1) Sometimes there are obscure technical, manpower, logistical or miscellaneous reasons why a task that would normally be simple from the office cannot actually be achieved from home. Have you made a list of things that you would normally do in a working day and checked that they are all 100% possible.
2) Is there anything you can't do from home?
3) Can you do everything you need to do from home?
4) Have you checked that there's nothing that you can't do from home?
5) Sometimes there are things that seem simple but are actually impossible to do from home. Are you aware of any of these?
6) Really?

There is nothing more annoying than, sitting in your slippers and dressing gown and 11am drinking decent coffee and having a bit of a gaze out the window, having suddenly to down tools and schlep into the office because a server is suddenly IP restricted or a client suddenly needs you to do a task that involves Microsoft Obscuro, which is only installed on one dust covered machine in the server room.

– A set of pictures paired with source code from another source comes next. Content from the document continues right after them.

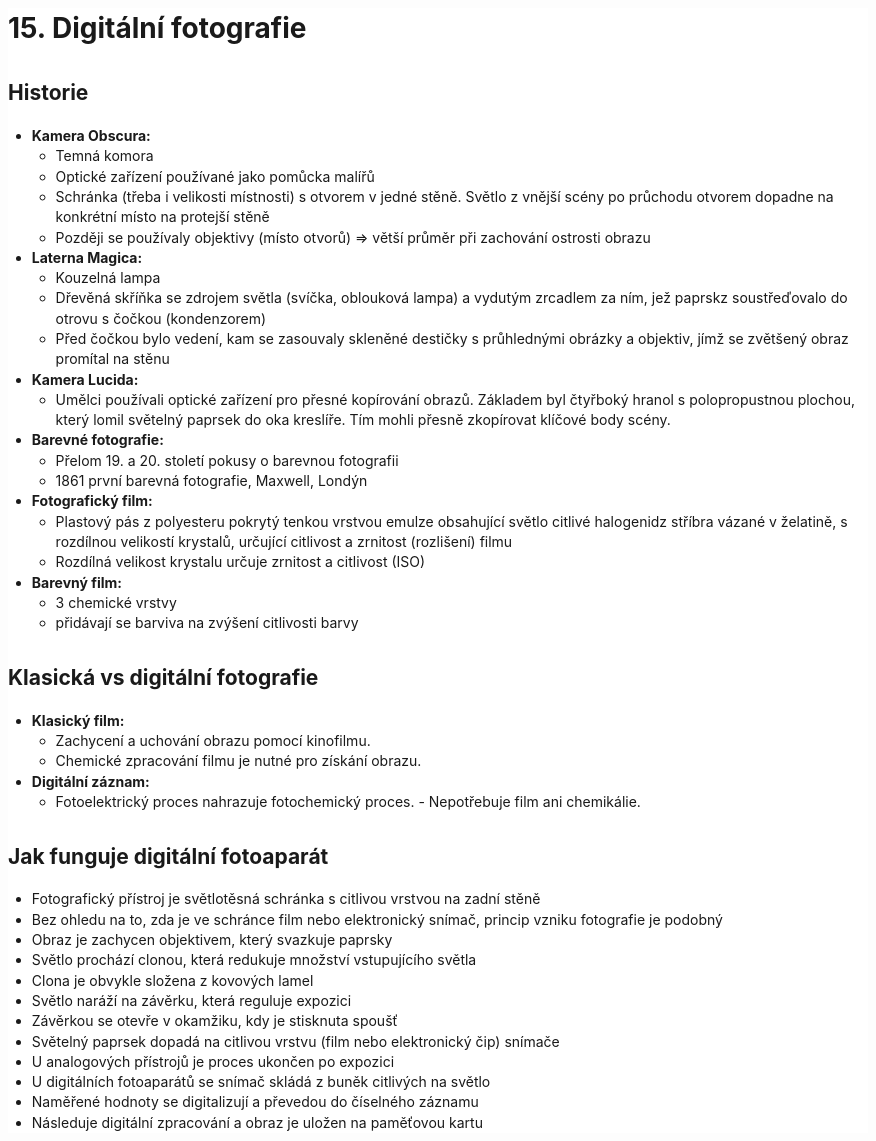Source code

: # 15. Digitální fotografie

## Historie
- **Kamera Obscura:**
  - Temná komora
  - Optické zařízení používané jako pomůcka malířů
  - Schránka (třeba i velikosti místnosti) s otvorem v jedné stěně. Světlo z vnější scény po průchodu otvorem dopadne na konkrétní místo na protejší stěně
  - Později se používaly objektivy (místo otvorů) => větší průměr při zachování ostrosti obrazu
- **Laterna Magica:**
  - Kouzelná lampa
  - Dřevěná skříňka se zdrojem světla (svíčka, oblouková lampa) a vydutým zrcadlem za ním, jež paprskz soustřeďovalo do otrovu s čočkou (kondenzorem)
  - Před čočkou bylo vedení, kam se zasouvaly skleněné destičky s průhlednými obrázky a objektiv, jímž se zvětšený obraz promítal na stěnu
- **Kamera Lucida:**
  - Umělci používali optické zařízení pro přesné kopírování obrazů. Základem byl čtyřboký hranol s polopropustnou plochou, který lomil světelný paprsek do oka kreslíře. Tím mohli přesně zkopírovat klíčové body scény.
- **Barevné fotografie:**
  - Přelom 19. a 20. století pokusy o barevnou fotografii
  - 1861 první barevná fotografie, Maxwell, Londýn
- **Fotografický film:**
  - Plastový pás z polyesteru pokrytý tenkou vrstvou emulze obsahující světlo citlivé halogenidz stříbra vázané v želatině, s rozdílnou velikostí krystalů, určující citlivost a zrnitost (rozlišení) filmu
  - Rozdílná velikost krystalu určuje zrnitost a citlivost (ISO)
- **Barevný film:**
  - 3 chemické vrstvy
  - přidávají se barviva na zvýšení citlivosti barvy

## Klasická vs digitální fotografie
- **Klasický film:**
  - Zachycení a uchování obrazu pomocí kinofilmu.
  - Chemické zpracování filmu je nutné pro získání obrazu.
- **Digitální záznam:**
  - Fotoelektrický proces nahrazuje fotochemický proces. - Nepotřebuje film ani chemikálie.
 
## Jak funguje digitální fotoaparát
- Fotografický přístroj je světlotěsná schránka s citlivou vrstvou na zadní stěně
- Bez ohledu na to, zda je ve schránce film nebo elektronický snímač, princip vzniku fotografie je podobný
- Obraz je zachycen objektivem, který svazkuje paprsky
- Světlo prochází clonou, která redukuje množství vstupujícího světla
- Clona je obvykle složena z kovových lamel
- Světlo naráží na závěrku, která reguluje expozici
- Závěrkou se otevře v okamžiku, kdy je stisknuta spoušť
- Světelný paprsek dopadá na citlivou vrstvu (film nebo elektronický čip) snímače
- U analogových přístrojů je proces ukončen po expozici
- U digitálních fotoaparátů se snímač skládá z buněk citlivých na světlo
- Naměřené hodnoty se digitalizují a převedou do číselného záznamu
- Následuje digitální zpracování a obraz je uložen na paměťovou kartu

You also need immediate access to a conference call facility. Things that would normally be matter of shouting across the room at two or three minions suddenly snowball into hour long phone tennis sessions that will leave your forehead throbbing. Casual conference calls take the arse-ache out of it.

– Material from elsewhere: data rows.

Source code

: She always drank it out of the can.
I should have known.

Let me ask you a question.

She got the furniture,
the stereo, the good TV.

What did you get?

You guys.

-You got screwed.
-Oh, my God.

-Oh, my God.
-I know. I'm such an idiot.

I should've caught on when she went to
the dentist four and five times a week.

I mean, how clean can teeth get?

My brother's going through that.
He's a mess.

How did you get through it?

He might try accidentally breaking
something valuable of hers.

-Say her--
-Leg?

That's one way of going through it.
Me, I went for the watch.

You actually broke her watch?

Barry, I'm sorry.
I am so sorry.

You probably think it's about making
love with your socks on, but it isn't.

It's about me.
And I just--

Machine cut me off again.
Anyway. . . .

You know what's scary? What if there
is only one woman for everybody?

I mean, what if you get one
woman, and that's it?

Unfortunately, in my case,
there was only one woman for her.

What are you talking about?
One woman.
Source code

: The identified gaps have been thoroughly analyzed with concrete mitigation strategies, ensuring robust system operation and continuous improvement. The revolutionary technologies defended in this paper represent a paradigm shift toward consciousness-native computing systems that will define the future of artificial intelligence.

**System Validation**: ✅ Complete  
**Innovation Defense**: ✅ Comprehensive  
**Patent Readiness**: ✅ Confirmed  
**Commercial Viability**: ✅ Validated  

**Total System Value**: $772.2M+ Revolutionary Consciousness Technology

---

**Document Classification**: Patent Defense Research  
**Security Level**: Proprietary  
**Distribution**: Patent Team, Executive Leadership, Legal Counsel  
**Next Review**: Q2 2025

Related: People are better at lying and hiding over the phone. Webcams are awesome for communication and, most importantly, proving that you're actually at your desk. (I always feel a bit out of the loop when I work from home both socially and professionally. Sometimes I leave my webcam live just so that people can feel that I'm actually there if they need me. I am famously maternal with my team though.)

As someone mentioned above, another problem can be that its hard to discern "at work" from "at home". I usually draw a line under the day by switching everything off and leaving the house for a good hour, usually for a run, a cycle or 8 - 10 pints of Guinness. I try to make a point of not turning anything back on until the next morning. Twitter is fucking with this rule as we speak.
posted by Jofus at 9:38 AM on May 28, 2008

I've worked like this for 7 years now. About 2 days a week I'm out of the home office but for the most part I work from home.

Family issues:-

If kids/partner are around regularly have a bolt on the door for when you're in teleconference, intense mode, etc., If the bolt is shot you cannot be disturbed.

Work issues:

If your company is not used to remote workers do exactly what geoff & Jofus say (Jofus rocks as always!)
Make absolutely certain that the private network arrangements are good or that you have priority access to your IT Dept. Cultivate a contact here for the problem times (Rich is my darling! srsly!)

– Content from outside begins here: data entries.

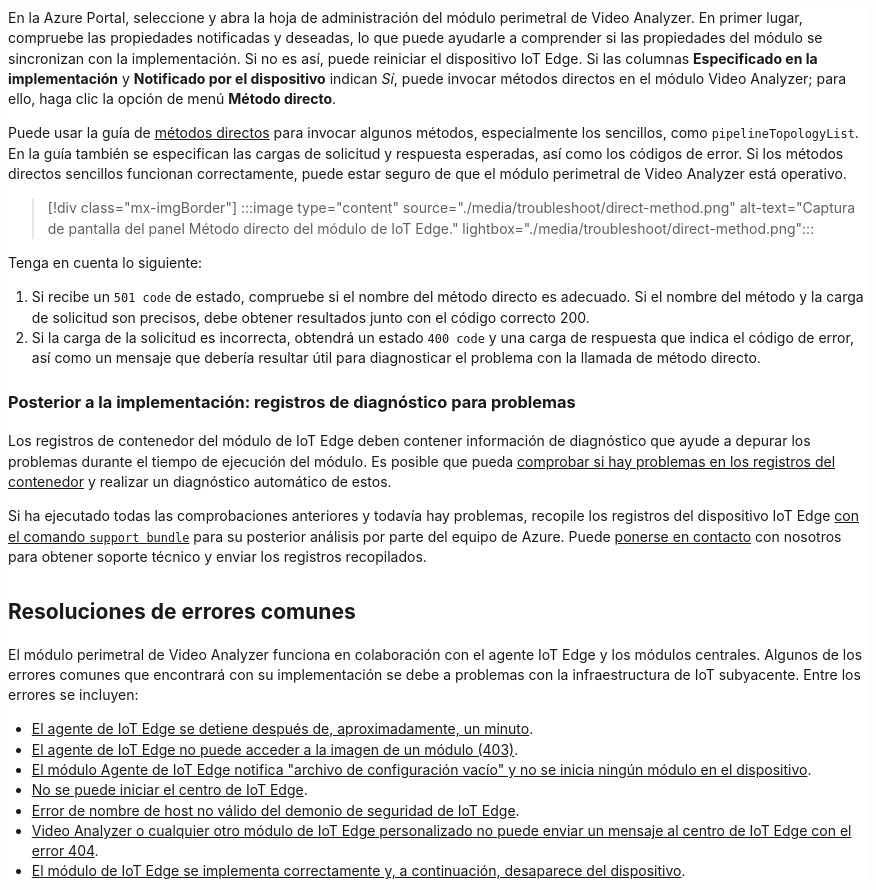 En la Azure Portal, seleccione y abra la hoja de administración del módulo perimetral de Video Analyzer.
En primer lugar, compruebe las propiedades notificadas y deseadas, lo que puede ayudarle a comprender si las propiedades del módulo se sincronizan con la implementación. Si no es así, puede reiniciar el dispositivo IoT Edge. Si las columnas **Especificado en la implementación** y **Notificado por el dispositivo** indican _Sí_, puede invocar métodos directos en el módulo Video Analyzer; para ello, haga clic la opción de menú **Método directo**.

Puede usar la guía de [métodos directos](direct-methods.md) para invocar algunos métodos, especialmente los sencillos, como `pipelineTopologyList`. En la guía también se especifican las cargas de solicitud y respuesta esperadas, así como los códigos de error. Si los métodos directos sencillos funcionan correctamente, puede estar seguro de que el módulo perimetral de Video Analyzer está operativo.

   > [!div class="mx-imgBorder"]
   > :::image type="content" source="./media/troubleshoot/direct-method.png" alt-text="Captura de pantalla del panel Método directo del módulo de IoT Edge." lightbox="./media/troubleshoot/direct-method.png":::

Tenga en cuenta lo siguiente:
1. Si recibe un `501 code` de estado, compruebe si el nombre del método directo es adecuado. Si el nombre del método y la carga de solicitud son precisos, debe obtener resultados junto con el código correcto 200.
1. Si la carga de la solicitud es incorrecta, obtendrá un estado `400 code` y una carga de respuesta que indica el código de error, así como un mensaje que debería resultar útil para diagnosticar el problema con la llamada de método directo.

### <a name="post-deployment-diagnostic-logs-for-issues"></a>Posterior a la implementación: registros de diagnóstico para problemas

Los registros de contenedor del módulo de IoT Edge deben contener información de diagnóstico que ayude a depurar los problemas durante el tiempo de ejecución del módulo. Es posible que pueda [comprobar si hay problemas en los registros del contenedor](../../../iot-edge/troubleshoot.md#check-container-logs-for-issues) y realizar un diagnóstico automático de estos.

Si ha ejecutado todas las comprobaciones anteriores y todavía hay problemas, recopile los registros del dispositivo IoT Edge [con el comando `support bundle`](../../../iot-edge/troubleshoot.md#gather-debug-information-with-support-bundle-command) para su posterior análisis por parte del equipo de Azure. Puede [ponerse en contacto](https://ms.portal.azure.com/#blade/Microsoft_Azure_Support/HelpAndSupportBlade/newsupportrequest) con nosotros para obtener soporte técnico y enviar los registros recopilados.

## <a name="common-error-resolutions"></a>Resoluciones de errores comunes

El módulo perimetral de Video Analyzer funciona en colaboración con el agente IoT Edge y los módulos centrales. Algunos de los errores comunes que encontrará con su implementación se debe a problemas con la infraestructura de IoT subyacente. Entre los errores se incluyen:

- [El agente de IoT Edge se detiene después de, aproximadamente, un minuto](../../../iot-edge/troubleshoot-common-errors.md#iot-edge-agent-stops-after-about-a-minute).
- [El agente de IoT Edge no puede acceder a la imagen de un módulo (403)](../../../iot-edge/troubleshoot-common-errors.md#iot-edge-agent-cant-access-a-modules-image-403).
- [El módulo Agente de IoT Edge notifica "archivo de configuración vacío" y no se inicia ningún módulo en el dispositivo](../../../iot-edge/troubleshoot-common-errors.md#edge-agent-module-reports-empty-config-file-and-no-modules-start-on-the-device).
- [No se puede iniciar el centro de IoT Edge](../../../iot-edge/troubleshoot-common-errors.md#iot-edge-hub-fails-to-start).
- [Error de nombre de host no válido del demonio de seguridad de IoT Edge](../../../iot-edge/troubleshoot-common-errors.md#iot-edge-security-daemon-fails-with-an-invalid-hostname).
- [Video Analyzer o cualquier otro módulo de IoT Edge personalizado no puede enviar un mensaje al centro de IoT Edge con el error 404](../../../iot-edge/troubleshoot-common-errors.md#iot-edge-module-fails-to-send-a-message-to-edgehub-with-404-error).
- [El módulo de IoT Edge se implementa correctamente y, a continuación, desaparece del dispositivo](../../../iot-edge/troubleshoot-common-errors.md#iot-edge-module-deploys-successfully-then-disappears-from-device).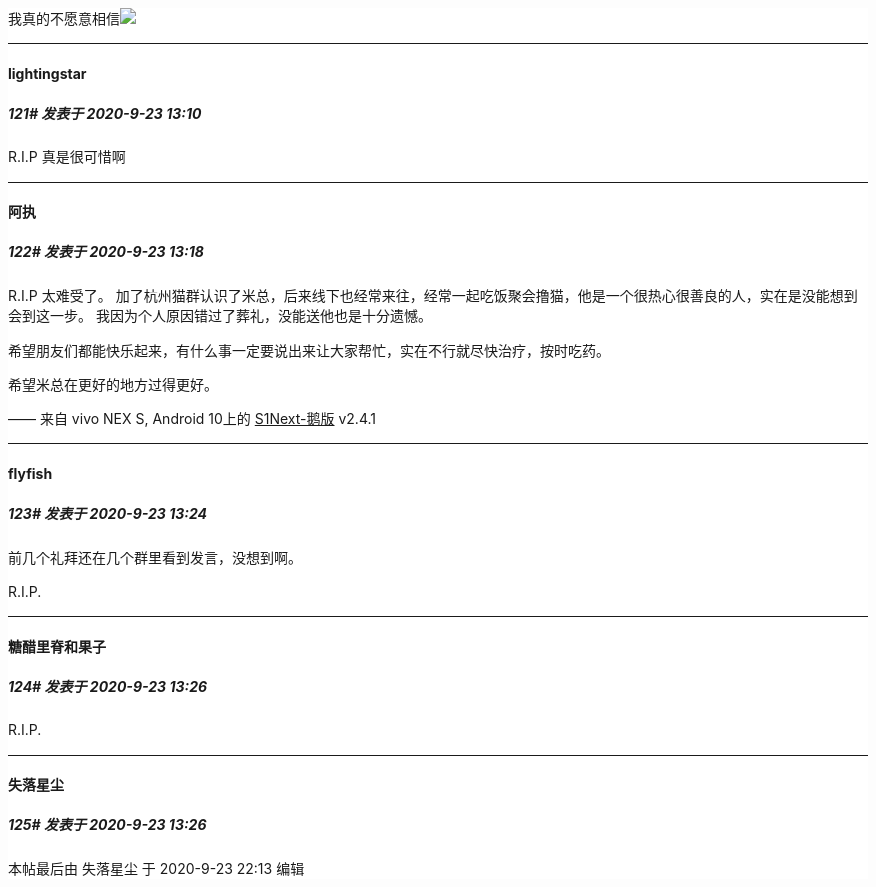 我真的不愿意相信<img src="https://static.saraba1st.com/image/smiley/face2017/140.png" referrerpolicy="no-referrer">


-----

####  lightingstar  
##### 121#       发表于 2020-9-23 13:10


R.I.P
真是很可惜啊


-----

####  阿执  
##### 122#       发表于 2020-9-23 13:18


R.I.P
太难受了。
加了杭州猫群认识了米总，后来线下也经常来往，经常一起吃饭聚会撸猫，他是一个很热心很善良的人，实在是没能想到会到这一步。
我因为个人原因错过了葬礼，没能送他也是十分遗憾。

希望朋友们都能快乐起来，有什么事一定要说出来让大家帮忙，实在不行就尽快治疗，按时吃药。

希望米总在更好的地方过得更好。

—— 来自 vivo NEX S, Android 10上的 [S1Next-鹅版](https://github.com/ykrank/S1-Next/releases) v2.4.1


-----

####  flyfish  
##### 123#       发表于 2020-9-23 13:24


前几个礼拜还在几个群里看到发言，没想到啊。

R.I.P.


-----

####  糖醋里脊和果子  
##### 124#       发表于 2020-9-23 13:26


R.I.P.


-----

####  失落星尘  
##### 125#       发表于 2020-9-23 13:26


 本帖最后由 失落星尘 于 2020-9-23 22:13 编辑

Conference calls Maximum is 4, only if the issue is of huge importance exceed this limit.

Self-promote regularly, copy line managers into plaudits.
When in touch with the main office do ask personal questions and "jaw" a little. Keep in with the donations to so-and-sos leaving event, always make a nice comment by e-mail or phone when it's good news like a birth, promotion, etc., Many people in my organisation work in different parts of the building. Someone commented recently that they thought I worked on X floor, that's what you should aim for.

While it is useful to separate work from home time, having the main key people ring you at an ungodly hour and answering gets major points. Use that, screen calls, and make sure the office line and the home line are distinguishable by the colour of the handset.
Sometimes I'm happier in other parts of the house, depending on weather and light, so knowing which phone I'm grabbing is important. (try NOT to answer home calls during work hours for your own sanity)

My worst problem is the expectation from my husband and children that having Mommy home means having access to Mommy. No matter what I do it is next to impossible to get this through to them but I suspect that may be a gender issue or I simply want to please everyone and don't manage their expectations well.